M. Calderón a estimé que « ce bond » serait possible grâce au leadership du président brésilien Luiz Inácio Lula da Silva.

« Lula sait qu’il doit mener un projet qui transcende les changements de gouvernement dans nos pays et faire de l’intégration un espace qui intéresse à la fois la droite et le progressisme, la gauche latino-américaine », a-t-il expliqué.

Le retour des membres historiques

L’Argentine et le Brésil réintègrent l’organisation intergouvernementale après quatre ans. En avril 2019, sous la présidence de Mauricio Macri, le gouvernement argentin avait pris la décision de quitter l’organisation en invoquant une « crise au sein de l’organisme » et « un agenda à fort contenu idéologique » qui s’éloignait de ses objectifs initiaux.

Le même mois, le gouvernement brésilien de Jair Bolsonaro (2019-2022) – qui devait assumer la présidence pro tempore de l’organisation – a annoncé sa sortie et a accepté de donner la priorité au Forum pour le progrès de l’Amérique du Sud (Prosur), un mécanisme promu par l’ancien président chilien Sebastián Piñera.

La Colombie, le Chili, le Paraguay et le Pérou se sont également retirés en 2018. L’Équateur a suivi en 2019 et l’Uruguay en 2020. Depuis lors, les membres permanents de l’Unasur qui sont restés, bien que sans secrétaire général ni réunions, sont la Bolivie, la Guyane, le Venezuela et le Suriname.
Pour M. Calderón, le retour des deux plus grandes économies d’Amérique du Sud « est une force » et « défie » directement d’autres nations « de rejoindre le bloc sud-américain et de commencer ce processus de reconstruction de l’Unasur ». Selon l’expert, les premiers à ressentir cette pression sont Petro et le président du Chili, Gabriel Boric.

Futures adhésions possibles

Si l’on peut s’attendre à ce que le Chili et la Colombie reviennent au sein de l’Unasur, la situation serait différente pour l’Équateur, le Pérou et le Paraguay. M. Calderón a estimé qu’alors que Quito et Lima traversent une « profonde crise de gouvernabilité » qui ne leur donnerait pas « l’oxygène politique » nécessaire pour rejoindre l’Unasur, un « revirement politique » au Paraguay lors des élections de 2023 pourrait rapprocher Asunción de l’Union.

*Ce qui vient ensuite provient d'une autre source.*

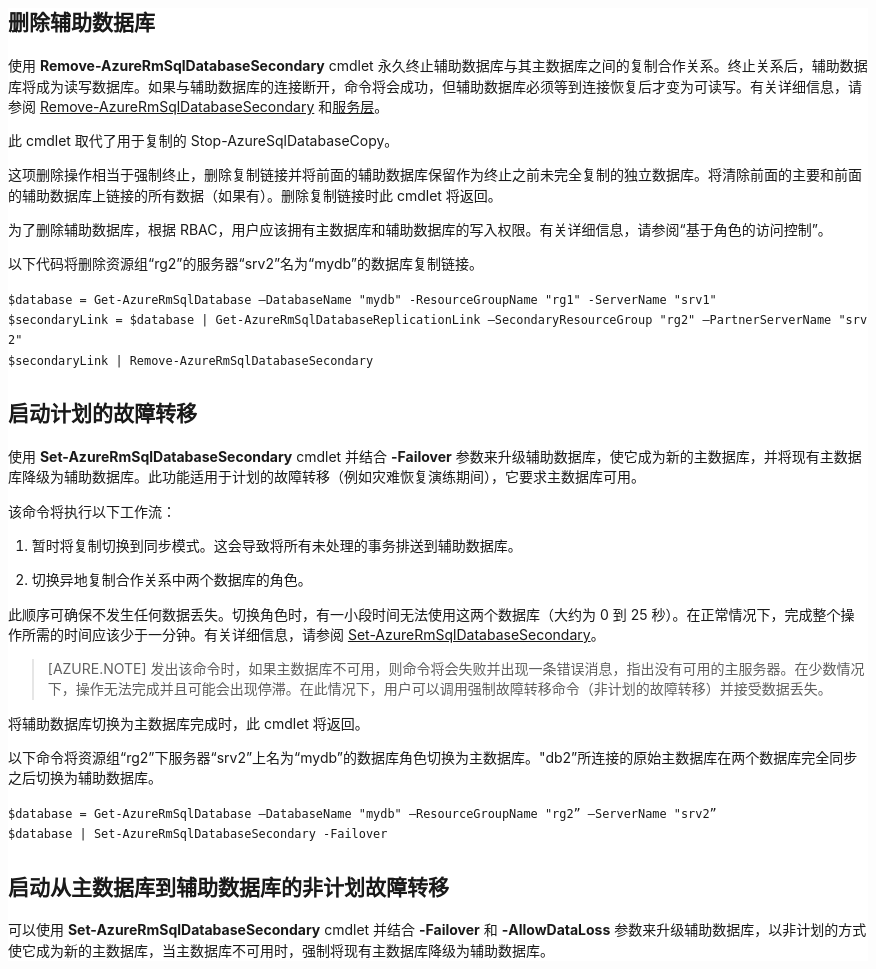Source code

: 



## 删除辅助数据库

使用 **Remove-AzureRmSqlDatabaseSecondary** cmdlet 永久终止辅助数据库与其主数据库之间的复制合作关系。终止关系后，辅助数据库将成为读写数据库。如果与辅助数据库的连接断开，命令将会成功，但辅助数据库必须等到连接恢复后才变为可读写。有关详细信息，请参阅 [Remove-AzureRmSqlDatabaseSecondary](https://msdn.microsoft.com/zh-cn/library/mt603457.aspx) 和[服务层](/documentation/articles/sql-database-service-tiers)。

此 cmdlet 取代了用于复制的 Stop-AzureSqlDatabaseCopy。

这项删除操作相当于强制终止，删除复制链接并将前面的辅助数据库保留作为终止之前未完全复制的独立数据库。将清除前面的主要和前面的辅助数据库上链接的所有数据（如果有）。删除复制链接时此 cmdlet 将返回。


为了删除辅助数据库，根据 RBAC，用户应该拥有主数据库和辅助数据库的写入权限。有关详细信息，请参阅“基于角色的访问控制”。

以下代码将删除资源组“rg2”的服务器“srv2”名为“mydb”的数据库复制链接。

    $database = Get-AzureRmSqlDatabase –DatabaseName "mydb" -ResourceGroupName "rg1" -ServerName "srv1"
    $secondaryLink = $database | Get-AzureRmSqlDatabaseReplicationLink –SecondaryResourceGroup "rg2" –PartnerServerName "srv2"
    $secondaryLink | Remove-AzureRmSqlDatabaseSecondary 




## 启动计划的故障转移

使用 **Set-AzureRmSqlDatabaseSecondary** cmdlet 并结合 **-Failover** 参数来升级辅助数据库，使它成为新的主数据库，并将现有主数据库降级为辅助数据库。此功能适用于计划的故障转移（例如灾难恢复演练期间），它要求主数据库可用。

该命令将执行以下工作流：

1. 暂时将复制切换到同步模式。这会导致将所有未处理的事务排送到辅助数据库。

2. 切换异地复制合作关系中两个数据库的角色。

此顺序可确保不发生任何数据丢失。切换角色时，有一小段时间无法使用这两个数据库（大约为 0 到 25 秒）。在正常情况下，完成整个操作所需的时间应该少于一分钟。有关详细信息，请参阅 [Set-AzureRmSqlDatabaseSecondary](https://msdn.microsoft.com/zh-cn/library/mt619393.aspx)。


> [AZURE.NOTE] 发出该命令时，如果主数据库不可用，则命令将会失败并出现一条错误消息，指出没有可用的主服务器。在少数情况下，操作无法完成并且可能会出现停滞。在此情况下，用户可以调用强制故障转移命令（非计划的故障转移）并接受数据丢失。



将辅助数据库切换为主数据库完成时，此 cmdlet 将返回。

以下命令将资源组“rg2”下服务器“srv2”上名为“mydb”的数据库角色切换为主数据库。"db2”所连接的原始主数据库在两个数据库完全同步之后切换为辅助数据库。

    $database = Get-AzureRmSqlDatabase –DatabaseName "mydb" –ResourceGroupName "rg2” –ServerName "srv2”
    $database | Set-AzureRmSqlDatabaseSecondary -Failover



## 启动从主数据库到辅助数据库的非计划故障转移


可以使用 **Set-AzureRmSqlDatabaseSecondary** cmdlet 并结合 **-Failover** 和 **-AllowDataLoss** 参数来升级辅助数据库，以非计划的方式使它成为新的主数据库，当主数据库不可用时，强制将现有主数据库降级为辅助数据库。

Deux scénarios pourraient se produire avec l’Uruguay : que Luis Lacalle Pou n’ait pas l’espace politique pour refuser de revenir en raison de la réincorporation d’autres pays, ou qu' »il ait l’intention de résister à l’intégration régionale et que l’idéologie prime sur les intérêts du peuple uruguayen et sud-américain ».

L’une des questions est de savoir ce qu’il adviendra de la décision de l’Argentine de réintégrer l’Unasur en cas de changement de gouvernement lors des élections de 2023. Selon l’expert, Buenos Aires « maintiendra un processus d’intégration quel que soit le vainqueur des élections d’octobre ». Cela ne pourrait changer, a-t-il averti, que si « un secteur vraiment radicalisé de l’extrême droite » entrait au gouvernement.

Pour l’analyste, « nous devons être très attentifs à ce qui se passe en Colombie et au Chili, parce que la décision de ces deux pays est fondamentale pour finir de fermer ce cycle de désintégration latino-américaine ».

M. Calderón a souligné que l’Unasur continue d’être un outil important pour les pays d’Amérique du Sud et, dans ce sens, il a qualifié d' »entêtement » l’attitude des « secteurs politiques latino-américains qui nient la nécessité de l’intégration et de la constitution d’un espace commun pour élaborer des agendas économiques, des agendas politiques régionaux ».